__What you should do__: Copy out every one of the records below, line for line, changing nothing.

__Task input__:
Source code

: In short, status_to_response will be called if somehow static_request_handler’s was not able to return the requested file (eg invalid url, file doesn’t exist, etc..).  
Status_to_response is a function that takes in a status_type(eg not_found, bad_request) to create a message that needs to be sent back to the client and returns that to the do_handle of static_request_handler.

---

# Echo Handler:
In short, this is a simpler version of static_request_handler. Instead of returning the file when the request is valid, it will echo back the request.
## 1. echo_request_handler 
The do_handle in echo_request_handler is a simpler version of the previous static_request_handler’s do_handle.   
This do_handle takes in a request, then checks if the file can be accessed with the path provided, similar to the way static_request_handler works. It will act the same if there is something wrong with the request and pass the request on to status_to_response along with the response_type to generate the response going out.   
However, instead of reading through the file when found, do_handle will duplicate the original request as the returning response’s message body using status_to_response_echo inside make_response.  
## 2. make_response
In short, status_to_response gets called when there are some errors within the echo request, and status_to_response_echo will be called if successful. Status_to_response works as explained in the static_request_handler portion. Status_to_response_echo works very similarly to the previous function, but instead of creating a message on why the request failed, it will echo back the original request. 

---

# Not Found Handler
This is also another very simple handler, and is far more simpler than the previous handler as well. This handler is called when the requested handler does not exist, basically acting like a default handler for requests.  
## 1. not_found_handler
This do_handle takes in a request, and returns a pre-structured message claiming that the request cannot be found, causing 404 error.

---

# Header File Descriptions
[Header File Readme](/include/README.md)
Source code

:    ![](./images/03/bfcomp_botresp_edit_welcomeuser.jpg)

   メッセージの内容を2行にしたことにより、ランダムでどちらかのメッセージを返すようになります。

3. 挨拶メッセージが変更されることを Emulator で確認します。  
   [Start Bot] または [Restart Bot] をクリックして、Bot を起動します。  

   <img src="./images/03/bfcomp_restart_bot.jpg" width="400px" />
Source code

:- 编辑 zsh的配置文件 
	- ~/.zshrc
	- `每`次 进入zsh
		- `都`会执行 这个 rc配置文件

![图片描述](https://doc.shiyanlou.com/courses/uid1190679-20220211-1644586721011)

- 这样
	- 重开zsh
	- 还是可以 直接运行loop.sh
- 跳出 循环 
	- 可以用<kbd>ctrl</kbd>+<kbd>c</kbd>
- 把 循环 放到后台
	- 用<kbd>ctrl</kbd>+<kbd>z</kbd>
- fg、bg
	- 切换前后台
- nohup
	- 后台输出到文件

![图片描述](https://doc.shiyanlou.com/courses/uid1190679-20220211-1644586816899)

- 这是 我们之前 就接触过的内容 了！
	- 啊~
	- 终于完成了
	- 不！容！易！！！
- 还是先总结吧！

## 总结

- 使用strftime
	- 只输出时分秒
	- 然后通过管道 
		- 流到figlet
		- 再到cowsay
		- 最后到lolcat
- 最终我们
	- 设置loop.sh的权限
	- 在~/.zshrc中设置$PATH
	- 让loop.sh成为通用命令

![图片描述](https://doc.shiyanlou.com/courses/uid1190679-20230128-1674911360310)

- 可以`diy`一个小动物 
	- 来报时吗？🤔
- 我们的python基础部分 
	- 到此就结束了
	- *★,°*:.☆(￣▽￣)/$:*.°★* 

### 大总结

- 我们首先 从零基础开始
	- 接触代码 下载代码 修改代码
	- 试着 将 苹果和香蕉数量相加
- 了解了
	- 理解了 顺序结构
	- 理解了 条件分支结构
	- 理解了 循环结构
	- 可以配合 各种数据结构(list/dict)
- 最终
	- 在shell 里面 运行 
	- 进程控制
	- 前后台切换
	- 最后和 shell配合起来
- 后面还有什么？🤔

__Result below__:
Source code

: In short, status_to_response will be called if somehow static_request_handler’s was not able to return the requested file (eg invalid url, file doesn’t exist, etc..).  
Status_to_response is a function that takes in a status_type(eg not_found, bad_request) to create a message that needs to be sent back to the client and returns that to the do_handle of static_request_handler.

---

# Echo Handler:
In short, this is a simpler version of static_request_handler. Instead of returning the file when the request is valid, it will echo back the request.
## 1. echo_request_handler 
The do_handle in echo_request_handler is a simpler version of the previous static_request_handler’s do_handle.   
This do_handle takes in a request, then checks if the file can be accessed with the path provided, similar to the way static_request_handler works. It will act the same if there is something wrong with the request and pass the request on to status_to_response along with the response_type to generate the response going out.   
However, instead of reading through the file when found, do_handle will duplicate the original request as the returning response’s message body using status_to_response_echo inside make_response.  
## 2. make_response
In short, status_to_response gets called when there are some errors within the echo request, and status_to_response_echo will be called if successful. Status_to_response works as explained in the static_request_handler portion. Status_to_response_echo works very similarly to the previous function, but instead of creating a message on why the request failed, it will echo back the original request. 

---

# Not Found Handler
This is also another very simple handler, and is far more simpler than the previous handler as well. This handler is called when the requested handler does not exist, basically acting like a default handler for requests.  
## 1. not_found_handler
This do_handle takes in a request, and returns a pre-structured message claiming that the request cannot be found, causing 404 error.

---

# Header File Descriptions
[Header File Readme](/include/README.md)
Source code

:    ![](./images/03/bfcomp_botresp_edit_welcomeuser.jpg)

   メッセージの内容を2行にしたことにより、ランダムでどちらかのメッセージを返すようになります。

3. 挨拶メッセージが変更されることを Emulator で確認します。  
   [Start Bot] または [Restart Bot] をクリックして、Bot を起動します。  

   <img src="./images/03/bfcomp_restart_bot.jpg" width="400px" />
Source code

:- 编辑 zsh的配置文件 
	- ~/.zshrc
	- `每`次 进入zsh
		- `都`会执行 这个 rc配置文件

![图片描述](https://doc.shiyanlou.com/courses/uid1190679-20220211-1644586721011)

- 这样
	- 重开zsh
	- 还是可以 直接运行loop.sh
- 跳出 循环 
	- 可以用<kbd>ctrl</kbd>+<kbd>c</kbd>
- 把 循环 放到后台
	- 用<kbd>ctrl</kbd>+<kbd>z</kbd>
- fg、bg
	- 切换前后台
- nohup
	- 后台输出到文件

![图片描述](https://doc.shiyanlou.com/courses/uid1190679-20220211-1644586816899)

- 这是 我们之前 就接触过的内容 了！
	- 啊~
	- 终于完成了
	- 不！容！易！！！
- 还是先总结吧！

## 总结

- 使用strftime
	- 只输出时分秒
	- 然后通过管道 
		- 流到figlet
		- 再到cowsay
		- 最后到lolcat
- 最终我们
	- 设置loop.sh的权限
	- 在~/.zshrc中设置$PATH
	- 让loop.sh成为通用命令

![图片描述](https://doc.shiyanlou.com/courses/uid1190679-20230128-1674911360310)

- 可以`diy`一个小动物 
	- 来报时吗？🤔
- 我们的python基础部分 
	- 到此就结束了
	- *★,°*:.☆(￣▽￣)/$:*.°★* 

### 大总结

- 我们首先 从零基础开始
	- 接触代码 下载代码 修改代码
	- 试着 将 苹果和香蕉数量相加
- 了解了
	- 理解了 顺序结构
	- 理解了 条件分支结构
	- 理解了 循环结构
	- 可以配合 各种数据结构(list/dict)
- 最终
	- 在shell 里面 运行 
	- 进程控制
	- 前后台切换
	- 最后和 shell配合起来
- 后面还有什么？🤔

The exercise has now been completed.